Comment by deepsun

6 days ago

Let it show "Use WebRTC?".

If users don't understand, they click whatever. If the website really needs it to operate, it will explain why before requesting, just like apps do now.

Always aim for a little more knowledgeable users than you think they are.

And specifically, if you're on something-sensitive.com in a private browsing session, it would give you the choice of giving no optional permissions. That choice is better than no choice at all, especially in a world where Meta can be subpoenaed for this tracking data by actors who may be acting unconstitutionally without sufficient oversight.

That feels pretty useless. You might as well do what happens today: enable it by default and allow knowledgable power users to disable it.

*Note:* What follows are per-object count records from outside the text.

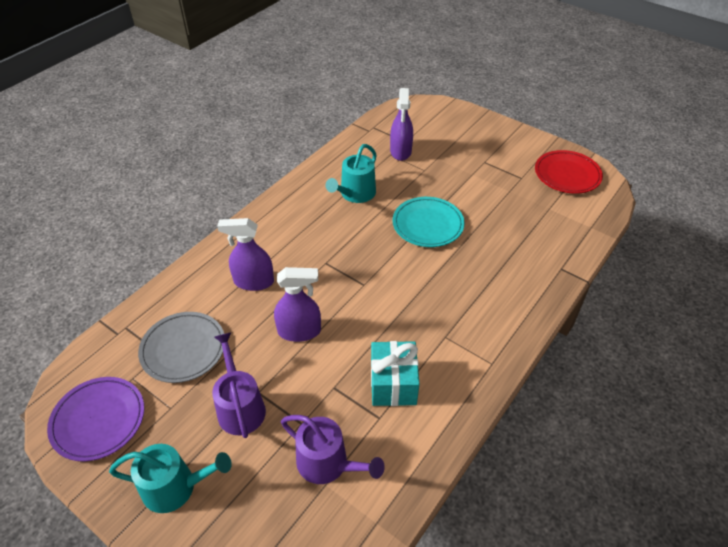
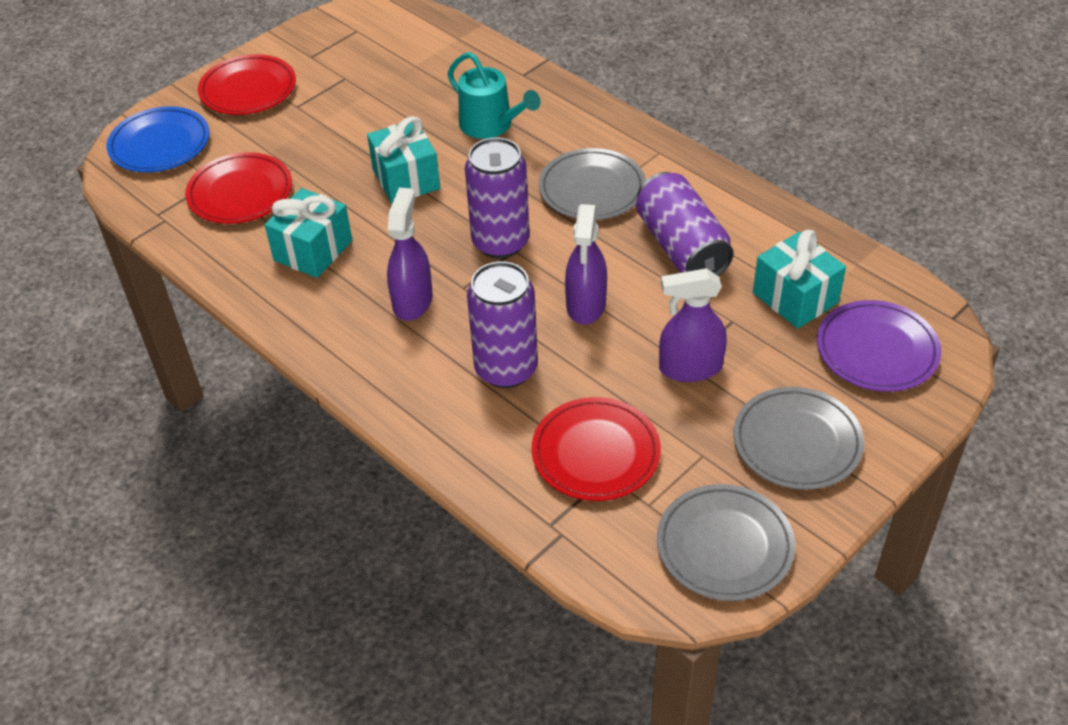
blue plate: none = 0 -> [107,106,210,172] = 1
grey plate: [138,312,224,383] = 1 -> [539,148,646,220] [657,484,795,601] [733,387,864,490] = 3
purple can: none = 0 -> [465,138,530,258] [467,261,538,388] [636,172,734,276] = 3
purple watering can: [212,333,266,438] [281,415,385,484] = 2 -> none = 0
red plate: [535,150,603,194] = 1 -> [185,152,292,224] [198,54,296,115] [532,397,661,501] = 3
turquoise gift: [371,341,419,406] = 1 -> [265,188,352,278] [367,116,440,203] [753,230,846,329] = 3
turquoise plate: [393,197,465,247] = 1 -> none = 0
turquoise watering can: [109,444,232,513] [325,144,377,203] = 2 -> [448,52,541,139] = 1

If it's disabled, show a message to the user explaining why it's needed.

  • Today there's no way to disable it, I searched through my Firefox Mobile settings. So I'd say it's for very "power" users.

    And why enable it by default, why not disable by default?

    Also, sibling comments say iOS is already asking for the permission, why not just copy it?

    • it does exist in `about:config`, which could be made as a UI setting instead:

      `media.peerconnectin.enabled`.

      on cromite[1], a hardened chromium fork, there is such a setting, both in the settings page, as well as when you click on the lock icon in the address bar.

      [1]: https://cromite.org

      3 replies →

  • Why not? How is this different than, say, location access, or microphone access?

    I want to be able to configure this per web site, and a permission prompt is a better interface than having an allow/deny list hidden in settings.